Instructions to follow:
Your response to the data below should hold nothing except the lines from the one containing "color: #3b82f6 ->" down to the one containing "text: Benyújtás csak", reproduced exactly and without pictures.

Source information:
★ ★ ★ ★

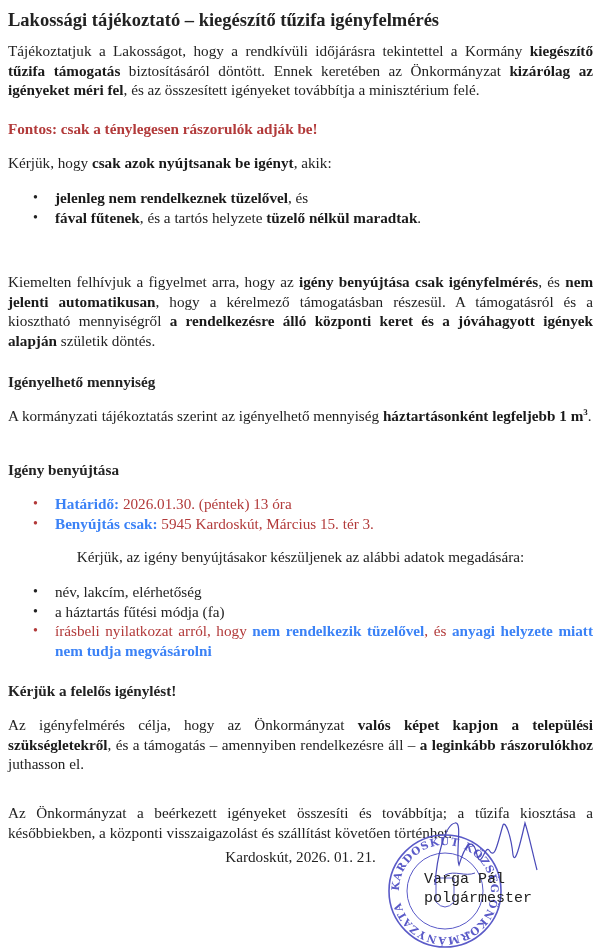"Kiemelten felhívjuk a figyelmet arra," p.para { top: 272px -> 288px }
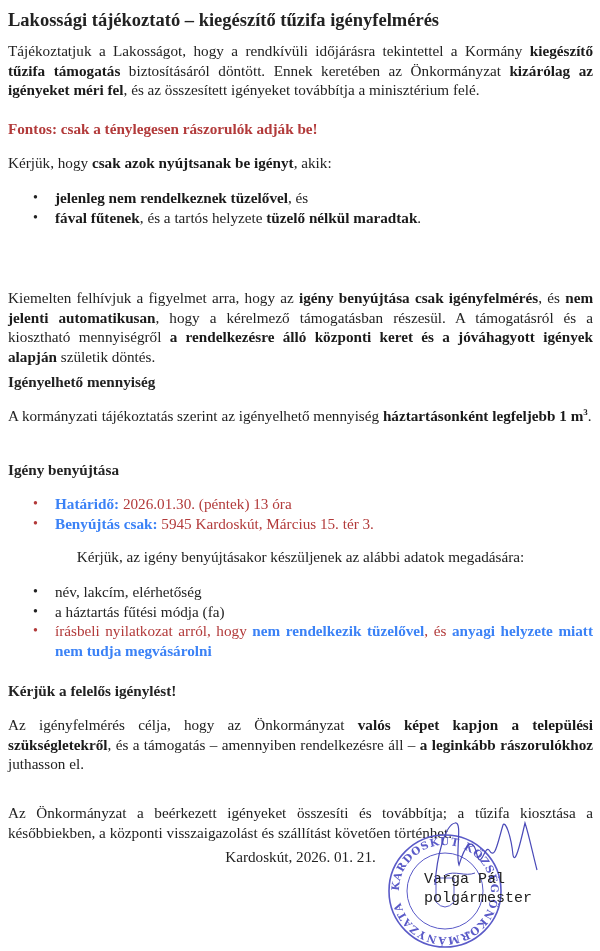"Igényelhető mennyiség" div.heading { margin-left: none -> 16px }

★ ★ ★ ★

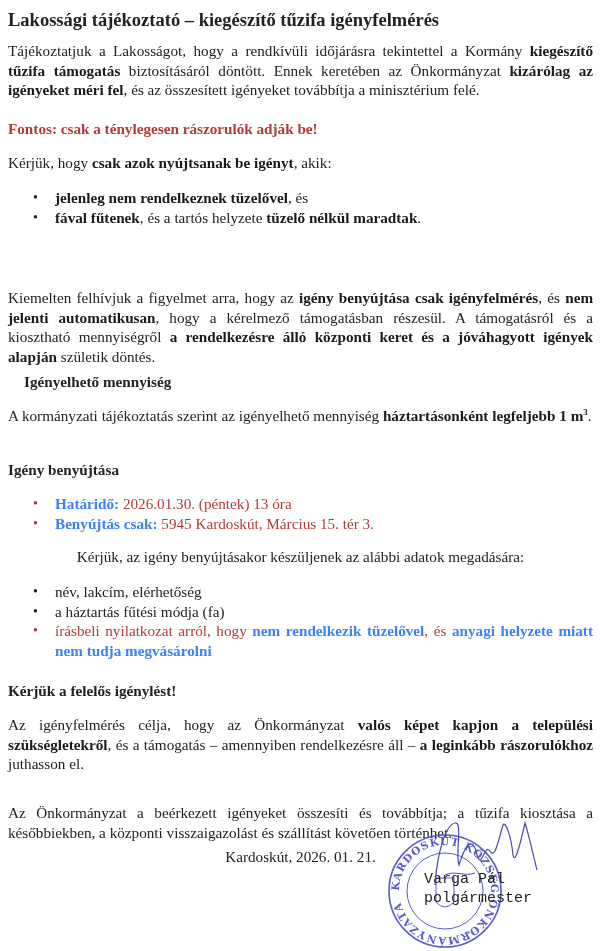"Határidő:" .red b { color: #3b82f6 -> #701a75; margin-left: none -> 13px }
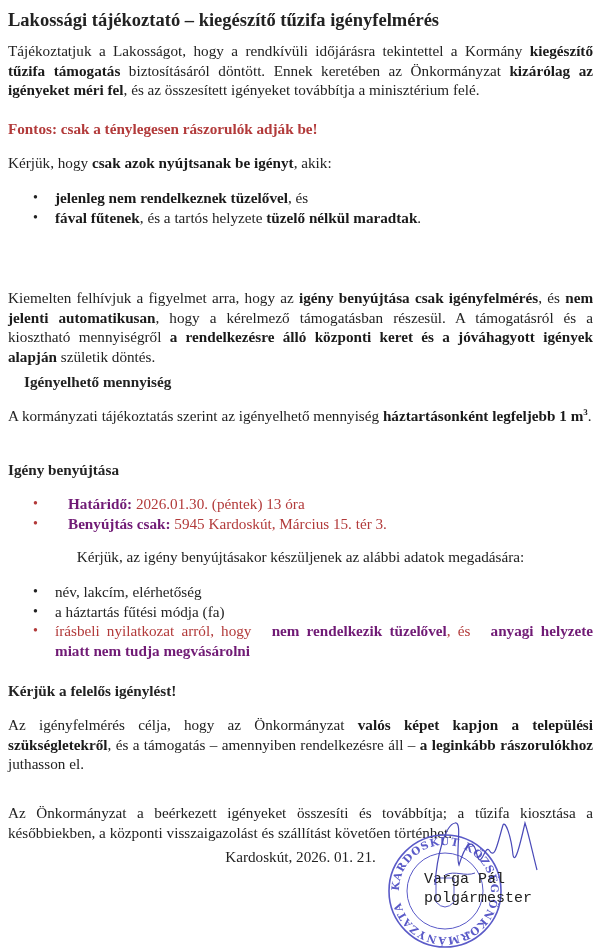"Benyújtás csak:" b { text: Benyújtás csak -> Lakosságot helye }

★ ★ ★ ★

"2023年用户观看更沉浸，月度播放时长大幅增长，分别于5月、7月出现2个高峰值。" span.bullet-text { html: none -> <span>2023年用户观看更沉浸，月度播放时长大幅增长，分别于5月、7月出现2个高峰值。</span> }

★ ★ ★ ★

Expected output:
"Határidő:" .red b { color: #3b82f6 -> #701a75; margin-left: none -> 13px }
"Benyújtás csak:" b { text: Benyújtás csak -> Lakosságot helye }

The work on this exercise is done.